#### HOW TO COMPLETE THIS TASK:
Lines that contain the string "well" are the ones to list; copy all of them from the records.

#### DATASET EXTRACT:
================================
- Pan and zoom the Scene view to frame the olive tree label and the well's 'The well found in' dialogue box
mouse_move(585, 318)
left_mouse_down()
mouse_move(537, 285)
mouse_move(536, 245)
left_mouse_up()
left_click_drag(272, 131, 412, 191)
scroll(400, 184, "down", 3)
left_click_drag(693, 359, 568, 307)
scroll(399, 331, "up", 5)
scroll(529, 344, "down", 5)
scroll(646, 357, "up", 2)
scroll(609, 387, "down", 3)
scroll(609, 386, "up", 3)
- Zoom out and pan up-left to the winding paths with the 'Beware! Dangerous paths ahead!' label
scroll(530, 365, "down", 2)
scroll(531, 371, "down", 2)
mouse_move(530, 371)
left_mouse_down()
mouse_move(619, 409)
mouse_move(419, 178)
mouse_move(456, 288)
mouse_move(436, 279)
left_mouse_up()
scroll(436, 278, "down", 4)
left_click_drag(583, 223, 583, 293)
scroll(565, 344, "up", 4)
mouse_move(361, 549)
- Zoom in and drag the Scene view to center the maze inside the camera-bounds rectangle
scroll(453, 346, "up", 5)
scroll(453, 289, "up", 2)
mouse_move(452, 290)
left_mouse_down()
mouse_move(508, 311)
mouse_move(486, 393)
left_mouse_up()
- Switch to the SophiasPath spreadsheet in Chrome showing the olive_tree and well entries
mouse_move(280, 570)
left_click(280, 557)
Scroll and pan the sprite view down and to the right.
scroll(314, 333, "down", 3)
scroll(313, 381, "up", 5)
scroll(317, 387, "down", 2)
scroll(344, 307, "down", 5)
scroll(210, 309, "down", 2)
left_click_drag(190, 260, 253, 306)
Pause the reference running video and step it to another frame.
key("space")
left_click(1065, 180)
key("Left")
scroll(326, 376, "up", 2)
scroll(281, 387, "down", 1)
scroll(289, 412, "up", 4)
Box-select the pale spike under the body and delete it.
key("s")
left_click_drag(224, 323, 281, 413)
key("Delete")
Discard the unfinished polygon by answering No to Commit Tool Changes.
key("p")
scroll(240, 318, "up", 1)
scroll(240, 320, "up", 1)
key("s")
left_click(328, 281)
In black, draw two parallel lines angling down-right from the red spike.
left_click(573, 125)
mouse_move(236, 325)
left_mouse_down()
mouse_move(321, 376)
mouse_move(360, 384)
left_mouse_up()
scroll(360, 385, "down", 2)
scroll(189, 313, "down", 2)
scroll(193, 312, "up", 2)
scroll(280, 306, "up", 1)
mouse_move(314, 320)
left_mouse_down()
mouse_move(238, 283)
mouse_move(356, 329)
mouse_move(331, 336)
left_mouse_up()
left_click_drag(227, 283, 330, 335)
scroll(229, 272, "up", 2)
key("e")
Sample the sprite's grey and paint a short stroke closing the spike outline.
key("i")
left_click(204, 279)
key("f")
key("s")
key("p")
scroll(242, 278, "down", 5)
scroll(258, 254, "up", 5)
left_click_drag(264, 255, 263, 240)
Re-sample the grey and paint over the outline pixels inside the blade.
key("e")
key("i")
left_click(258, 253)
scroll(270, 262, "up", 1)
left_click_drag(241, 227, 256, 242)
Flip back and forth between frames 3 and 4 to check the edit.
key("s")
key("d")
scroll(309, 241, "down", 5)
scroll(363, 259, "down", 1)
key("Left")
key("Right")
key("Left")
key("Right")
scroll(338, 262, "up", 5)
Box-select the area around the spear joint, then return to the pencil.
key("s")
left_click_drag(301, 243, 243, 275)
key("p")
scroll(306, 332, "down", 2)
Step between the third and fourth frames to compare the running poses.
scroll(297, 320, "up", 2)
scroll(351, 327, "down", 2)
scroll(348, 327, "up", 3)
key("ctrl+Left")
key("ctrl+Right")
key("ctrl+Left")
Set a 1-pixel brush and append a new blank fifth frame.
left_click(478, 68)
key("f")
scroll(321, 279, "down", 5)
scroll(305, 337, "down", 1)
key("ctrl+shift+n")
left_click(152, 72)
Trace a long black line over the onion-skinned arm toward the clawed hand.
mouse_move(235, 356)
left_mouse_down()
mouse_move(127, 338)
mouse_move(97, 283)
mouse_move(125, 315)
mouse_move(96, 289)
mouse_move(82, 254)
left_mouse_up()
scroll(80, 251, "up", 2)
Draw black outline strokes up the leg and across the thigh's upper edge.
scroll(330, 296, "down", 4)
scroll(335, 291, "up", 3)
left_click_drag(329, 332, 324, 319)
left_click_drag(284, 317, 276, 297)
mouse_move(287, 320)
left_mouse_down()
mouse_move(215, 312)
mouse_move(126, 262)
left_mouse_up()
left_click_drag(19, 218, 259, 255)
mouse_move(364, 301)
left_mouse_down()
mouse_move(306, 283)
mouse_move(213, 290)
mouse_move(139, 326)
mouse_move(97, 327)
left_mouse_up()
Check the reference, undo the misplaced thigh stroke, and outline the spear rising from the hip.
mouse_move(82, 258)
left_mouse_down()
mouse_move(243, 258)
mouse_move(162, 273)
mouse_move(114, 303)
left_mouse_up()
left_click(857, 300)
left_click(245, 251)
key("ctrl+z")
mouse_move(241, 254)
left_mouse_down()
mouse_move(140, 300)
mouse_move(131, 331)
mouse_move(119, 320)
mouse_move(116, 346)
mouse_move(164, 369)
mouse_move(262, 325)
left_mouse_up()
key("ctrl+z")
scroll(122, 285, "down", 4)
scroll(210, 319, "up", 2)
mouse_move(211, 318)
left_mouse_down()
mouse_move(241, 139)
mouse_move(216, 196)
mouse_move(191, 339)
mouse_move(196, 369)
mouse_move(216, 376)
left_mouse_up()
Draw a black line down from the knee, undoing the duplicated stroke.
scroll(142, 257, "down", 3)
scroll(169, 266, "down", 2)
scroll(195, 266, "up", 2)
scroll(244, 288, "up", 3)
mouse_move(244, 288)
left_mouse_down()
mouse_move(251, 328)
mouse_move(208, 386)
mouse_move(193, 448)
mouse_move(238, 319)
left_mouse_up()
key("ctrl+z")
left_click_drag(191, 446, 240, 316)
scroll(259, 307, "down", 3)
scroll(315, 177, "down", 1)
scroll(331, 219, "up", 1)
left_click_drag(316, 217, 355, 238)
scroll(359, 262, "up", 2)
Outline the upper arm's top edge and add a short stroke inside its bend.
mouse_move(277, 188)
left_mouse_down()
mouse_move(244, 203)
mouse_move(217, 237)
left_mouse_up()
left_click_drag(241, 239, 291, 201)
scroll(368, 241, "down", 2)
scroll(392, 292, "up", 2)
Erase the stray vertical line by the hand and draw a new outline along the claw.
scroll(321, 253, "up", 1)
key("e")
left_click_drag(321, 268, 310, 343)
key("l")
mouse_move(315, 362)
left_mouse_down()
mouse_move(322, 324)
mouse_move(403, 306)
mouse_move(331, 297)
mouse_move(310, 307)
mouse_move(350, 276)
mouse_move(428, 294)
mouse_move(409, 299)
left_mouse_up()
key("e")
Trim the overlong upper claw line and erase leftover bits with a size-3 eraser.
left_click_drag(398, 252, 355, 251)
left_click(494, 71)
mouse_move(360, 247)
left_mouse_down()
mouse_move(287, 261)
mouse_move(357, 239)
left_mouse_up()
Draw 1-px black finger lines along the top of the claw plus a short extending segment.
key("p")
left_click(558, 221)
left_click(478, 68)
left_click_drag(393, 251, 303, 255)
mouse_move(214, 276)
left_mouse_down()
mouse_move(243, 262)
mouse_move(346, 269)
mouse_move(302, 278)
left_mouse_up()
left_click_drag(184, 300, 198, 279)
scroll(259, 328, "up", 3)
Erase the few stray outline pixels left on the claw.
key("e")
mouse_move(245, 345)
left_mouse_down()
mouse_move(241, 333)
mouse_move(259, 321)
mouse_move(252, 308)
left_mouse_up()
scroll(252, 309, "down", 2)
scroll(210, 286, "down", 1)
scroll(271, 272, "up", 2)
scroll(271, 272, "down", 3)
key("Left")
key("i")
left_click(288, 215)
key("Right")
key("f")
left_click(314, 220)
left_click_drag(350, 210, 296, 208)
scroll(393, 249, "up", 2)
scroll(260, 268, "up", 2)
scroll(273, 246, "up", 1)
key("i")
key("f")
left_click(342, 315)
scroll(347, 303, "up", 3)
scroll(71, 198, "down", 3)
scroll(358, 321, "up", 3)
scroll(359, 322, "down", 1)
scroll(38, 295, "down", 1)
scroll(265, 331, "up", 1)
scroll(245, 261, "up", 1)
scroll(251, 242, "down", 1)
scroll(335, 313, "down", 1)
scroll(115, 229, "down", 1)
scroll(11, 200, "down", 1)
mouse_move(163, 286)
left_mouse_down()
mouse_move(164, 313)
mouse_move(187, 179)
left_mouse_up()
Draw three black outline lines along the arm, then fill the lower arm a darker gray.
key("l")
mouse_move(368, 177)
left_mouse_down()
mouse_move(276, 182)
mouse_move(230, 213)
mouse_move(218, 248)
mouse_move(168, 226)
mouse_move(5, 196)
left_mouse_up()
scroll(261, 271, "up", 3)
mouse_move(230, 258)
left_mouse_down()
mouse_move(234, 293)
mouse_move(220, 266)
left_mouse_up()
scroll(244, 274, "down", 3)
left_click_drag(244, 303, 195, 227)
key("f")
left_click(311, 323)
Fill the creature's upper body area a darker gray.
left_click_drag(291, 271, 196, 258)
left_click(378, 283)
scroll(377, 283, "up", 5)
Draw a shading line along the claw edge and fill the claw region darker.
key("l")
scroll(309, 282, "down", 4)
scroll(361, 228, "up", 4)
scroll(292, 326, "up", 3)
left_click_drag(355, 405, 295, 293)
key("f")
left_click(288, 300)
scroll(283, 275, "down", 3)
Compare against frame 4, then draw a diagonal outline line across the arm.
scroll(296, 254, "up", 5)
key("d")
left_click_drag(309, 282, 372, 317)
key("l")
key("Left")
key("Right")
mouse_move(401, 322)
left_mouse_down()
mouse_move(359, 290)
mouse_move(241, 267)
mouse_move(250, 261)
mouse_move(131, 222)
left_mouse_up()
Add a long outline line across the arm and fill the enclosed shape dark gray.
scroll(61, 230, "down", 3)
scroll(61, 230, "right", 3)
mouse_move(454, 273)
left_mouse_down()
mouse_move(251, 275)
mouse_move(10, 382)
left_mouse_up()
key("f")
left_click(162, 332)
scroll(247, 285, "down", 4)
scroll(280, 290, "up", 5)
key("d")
================================
#### RESPONSE BOX:
- Pan and zoom the Scene view to frame the olive tree label and the well's 'The well found in' dialogue box
- Switch to the SophiasPath spreadsheet in Chrome showing the olive_tree and well entries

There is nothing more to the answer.